INSTRUCTIONS:
a: Answer these questions about the Tcl range proposal, one per line, marked (i), (ii), (iii):
(i) What state is the proposal listed as being in?
(ii) What value does the step argument default to when it is omitted?
(iii) Which three commands can access a range sequence while it stays stored in constant space?
b: Name every author listed in the header of the Tcl range proposal.
c: Please resume the Tcl range proposal right after its final sentence, "The following are examples of outputs."

TIP 225: Arithmetic Series with Optimized Space Complexity

Login
Author:         Salvatore Sanfilippo <[email protected]>
Author:         Miguel Sofer <[email protected]>
Author:         Brian Griffin <[email protected]>
Author:         Eric Taylor <[email protected]>
State:          Withdrawn
Type:           Project
Vote:           Pending
Created:        25-Oct-2004
Post-History:   
Tcl-Version:    8.7
Tcl-Ticket:     1052584
Obsoleted-By:   629

Abstract

This TIP proposes to add a new command to generate arithmetic sequences as Tcl lists that may be stored in constant space in many practical situations. The only change from the point of view of the Tcl programmer is the addition of a new command named range.

Rationale

An idiomatic way to assign successive elements of an arithmetic series to a variable is to use the for command. Usually the loop variable is initialized to the first element of the sequence, and incremented at every iteration of a given step using incr. The for test condition is used to limit the sequence generation to a given element, like in the following example:

for {set i 0} {$i < 10} {incr i} {
    puts $i
}

The Tcl programming language is at higher level than the C language, where this idiom firstly appeared, so it may be desiderable to be able to generate arithmetic sequences of integer numbers in a more comfortable way. Being the Tcl list a central data structure of the Tcl language, it apperas natural to generate a Tcl list of integers, and possibly use the foreach command to loop over every element, so that the above for loop can be translated into the following fragment of code:

foreach i [range 0 10] {
    puts $i
}

The range command can be also conveniently used in different contexts. The following code generates a list of squares of 0, 1, 2, 3, ... 9.

	proc map {varname script mylist} {
	    upvar $varname var
	    set res {}
	    foreach var $mylist {
	        lappend res [uplevel 1 $script]
	    }
	    return $res
	}

	puts [map x {expr {$x*$x}} [range 0 10]]

	# Will output "0 1 4 9 16 25 36 49 64 81"

The range command can be implemented in a way that makes it possible to internally store the arithmetic sequences genereated in constant space if they are only accessed using foreach, llength and lindex commands (lrange may also be handled in a special way). When needed, the object will be converted into a List object automatically. From the Tcl programmer point of view this optimization is transparent.

Specification of the Behaviour

The range command takes three arguments in the complete format, named start, end and step, and generates a sequence of integers accordingly to the following algorithm in pseudo code:

RangeLen(start, end, step)
1. if step = 0
2.     then ERROR
3. if start = end
4.     then return 0
5. if step > 0 AND start > end
6.     then ERROR
7. if setp < 0 AND end > start
8.     then ERROR
9. return 1+((ABS(end-start)-1)/ABS(step))

Range(start, end, step)
1. result <- EMPTY LIST
2. len <- RangeLen(start, end, step)
3. for i <- 0 to len - 1
4.     result.append(start+(i*step))
6. return result

The step argument can be omitted, and default to the value of 1, so [range 0 10 1] is the same as [range 0 10]. It's also possible to call the range command with a single argument, omitting both the start and step argument that will default respectively to 0 and 1, so that the following three commands will generate the same sequence of integers:

range 0 10 1
range 0 10
range 10

The following are examples of outputs.

PROVIDED INFORMATION:
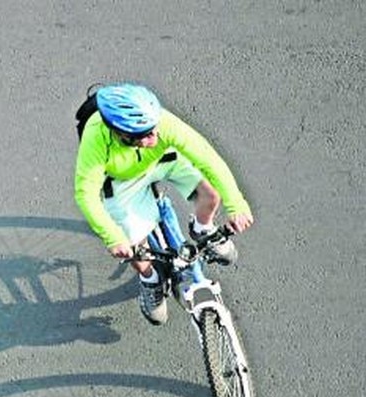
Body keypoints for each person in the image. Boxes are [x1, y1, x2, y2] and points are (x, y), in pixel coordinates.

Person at [74, 83, 254, 324]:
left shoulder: (161, 124)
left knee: (210, 195)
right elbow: (86, 193)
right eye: (146, 135)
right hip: (122, 180)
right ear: (120, 133)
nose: (155, 136)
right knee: (134, 244)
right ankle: (150, 279)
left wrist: (236, 205)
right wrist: (113, 238)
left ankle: (203, 229)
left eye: (154, 128)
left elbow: (208, 158)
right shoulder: (96, 136)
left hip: (163, 160)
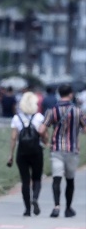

ANSWERS FOR THE EXERCISE:
a:
(i) Withdrawn
(ii) 1
(iii) foreach, llength and lindex

b:
Salvatore Sanfilippo
Miguel Sofer
Brian Griffin
Eric Taylor

c:
[range 0 10 1] => 0 1 2 3 4 5 6 7 8 9
[range 10 0 -2] => 10 8 6 4 2
[range 10 10] => empty list
[range 10 20 -3] => ERROR
[range 5] -> 0 1 2 3 4

Infinite series and series resulting in lists bigger than the maximum list length that the Tcl code can handle are detected and reported as an error. start, end, and step can be anything can fit into a Tcl wide integer.

Note that there is a practical justification for the fact that the elements generated never reach the value of the End argument, with the effect of [range 0 10 1] generating the sequence 0, 1, 2, ..., 9 and a range with the same value of start and end always generating an emtpy list. This is needed in order to make it comfortable to use range and foreach instead of for loops like in the following example:

foreach i [range [llength $mylist]] {
    foobar [lindex $mylist $i]
}

Because Tcl indexes are mostly zero-based, and it is often useful to access every element of a sequence given it's length, this appears to be the more sensible behaviour (this semantic is very similar to the range() function of the Python programming language, where range() is fully used to replace C-like for loops.)

Unfortunately this behaviour is not as comfortable to run the indexes in reverse order:

foreach i [range [expr {[llength $mylist]-1}] -1 -1] {
    foobar [lindex $mylist $i]
}

But the access from the first to the last element is far more common in programs, and the range command needs to be consistent when the step is negative.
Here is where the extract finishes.